Print the records below once again, exactly as they were given.

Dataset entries
⟨

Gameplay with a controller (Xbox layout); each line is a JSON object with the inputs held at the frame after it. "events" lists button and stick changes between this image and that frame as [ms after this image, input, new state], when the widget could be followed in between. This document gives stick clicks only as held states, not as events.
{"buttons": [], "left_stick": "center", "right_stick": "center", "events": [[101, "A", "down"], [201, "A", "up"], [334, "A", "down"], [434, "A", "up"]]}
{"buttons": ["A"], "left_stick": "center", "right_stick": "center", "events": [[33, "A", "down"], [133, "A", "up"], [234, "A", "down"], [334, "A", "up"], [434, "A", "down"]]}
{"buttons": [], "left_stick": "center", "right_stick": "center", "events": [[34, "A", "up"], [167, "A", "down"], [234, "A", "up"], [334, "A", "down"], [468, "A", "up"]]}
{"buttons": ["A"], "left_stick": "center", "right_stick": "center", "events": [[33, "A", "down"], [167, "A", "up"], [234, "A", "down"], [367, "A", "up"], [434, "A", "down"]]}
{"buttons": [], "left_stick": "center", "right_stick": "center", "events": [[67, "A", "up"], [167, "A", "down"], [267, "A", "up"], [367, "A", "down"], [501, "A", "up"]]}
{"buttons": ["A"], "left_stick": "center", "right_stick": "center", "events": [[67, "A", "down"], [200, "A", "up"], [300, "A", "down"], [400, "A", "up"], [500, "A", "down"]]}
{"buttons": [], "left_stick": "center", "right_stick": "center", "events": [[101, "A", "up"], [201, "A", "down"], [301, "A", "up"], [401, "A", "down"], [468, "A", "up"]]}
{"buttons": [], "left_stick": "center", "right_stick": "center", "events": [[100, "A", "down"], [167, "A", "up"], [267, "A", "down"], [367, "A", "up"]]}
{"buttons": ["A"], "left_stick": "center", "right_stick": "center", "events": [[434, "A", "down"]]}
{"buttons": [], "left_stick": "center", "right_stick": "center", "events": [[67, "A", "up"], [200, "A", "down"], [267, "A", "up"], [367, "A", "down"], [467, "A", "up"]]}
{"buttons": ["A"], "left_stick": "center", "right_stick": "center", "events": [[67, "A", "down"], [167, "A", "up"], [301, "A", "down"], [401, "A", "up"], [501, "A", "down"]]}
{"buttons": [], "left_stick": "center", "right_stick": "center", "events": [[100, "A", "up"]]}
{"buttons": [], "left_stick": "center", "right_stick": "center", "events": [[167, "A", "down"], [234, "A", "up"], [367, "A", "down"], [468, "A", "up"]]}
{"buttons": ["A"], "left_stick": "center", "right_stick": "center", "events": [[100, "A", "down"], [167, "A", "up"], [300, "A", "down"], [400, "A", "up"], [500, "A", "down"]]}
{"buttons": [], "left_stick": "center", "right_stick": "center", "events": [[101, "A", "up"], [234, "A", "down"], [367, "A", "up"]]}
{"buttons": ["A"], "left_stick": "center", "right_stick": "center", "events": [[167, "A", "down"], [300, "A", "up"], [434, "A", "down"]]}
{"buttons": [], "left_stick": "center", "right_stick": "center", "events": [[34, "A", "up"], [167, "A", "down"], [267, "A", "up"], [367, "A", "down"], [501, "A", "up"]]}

⟩

* [Your response]
Gameplay with a controller (Xbox layout); each line is a JSON object with the inputs held at the frame after it. "events" lists button and stick changes between this image and that frame as [ms after this image, input, new state], when the widget could be followed in between. This document gives stick clicks only as held states, not as events.
{"buttons": [], "left_stick": "center", "right_stick": "center", "events": [[101, "A", "down"], [201, "A", "up"], [334, "A", "down"], [434, "A", "up"]]}
{"buttons": ["A"], "left_stick": "center", "right_stick": "center", "events": [[33, "A", "down"], [133, "A", "up"], [234, "A", "down"], [334, "A", "up"], [434, "A", "down"]]}
{"buttons": [], "left_stick": "center", "right_stick": "center", "events": [[34, "A", "up"], [167, "A", "down"], [234, "A", "up"], [334, "A", "down"], [468, "A", "up"]]}
{"buttons": ["A"], "left_stick": "center", "right_stick": "center", "events": [[33, "A", "down"], [167, "A", "up"], [234, "A", "down"], [367, "A", "up"], [434, "A", "down"]]}
{"buttons": [], "left_stick": "center", "right_stick": "center", "events": [[67, "A", "up"], [167, "A", "down"], [267, "A", "up"], [367, "A", "down"], [501, "A", "up"]]}
{"buttons": ["A"], "left_stick": "center", "right_stick": "center", "events": [[67, "A", "down"], [200, "A", "up"], [300, "A", "down"], [400, "A", "up"], [500, "A", "down"]]}
{"buttons": [], "left_stick": "center", "right_stick": "center", "events": [[101, "A", "up"], [201, "A", "down"], [301, "A", "up"], [401, "A", "down"], [468, "A", "up"]]}
{"buttons": [], "left_stick": "center", "right_stick": "center", "events": [[100, "A", "down"], [167, "A", "up"], [267, "A", "down"], [367, "A", "up"]]}
{"buttons": ["A"], "left_stick": "center", "right_stick": "center", "events": [[434, "A", "down"]]}
{"buttons": [], "left_stick": "center", "right_stick": "center", "events": [[67, "A", "up"], [200, "A", "down"], [267, "A", "up"], [367, "A", "down"], [467, "A", "up"]]}
{"buttons": ["A"], "left_stick": "center", "right_stick": "center", "events": [[67, "A", "down"], [167, "A", "up"], [301, "A", "down"], [401, "A", "up"], [501, "A", "down"]]}
{"buttons": [], "left_stick": "center", "right_stick": "center", "events": [[100, "A", "up"]]}
{"buttons": [], "left_stick": "center", "right_stick": "center", "events": [[167, "A", "down"], [234, "A", "up"], [367, "A", "down"], [468, "A", "up"]]}
{"buttons": ["A"], "left_stick": "center", "right_stick": "center", "events": [[100, "A", "down"], [167, "A", "up"], [300, "A", "down"], [400, "A", "up"], [500, "A", "down"]]}
{"buttons": [], "left_stick": "center", "right_stick": "center", "events": [[101, "A", "up"], [234, "A", "down"], [367, "A", "up"]]}
{"buttons": ["A"], "left_stick": "center", "right_stick": "center", "events": [[167, "A", "down"], [300, "A", "up"], [434, "A", "down"]]}
{"buttons": [], "left_stick": "center", "right_stick": "center", "events": [[34, "A", "up"], [167, "A", "down"], [267, "A", "up"], [367, "A", "down"], [501, "A", "up"]]}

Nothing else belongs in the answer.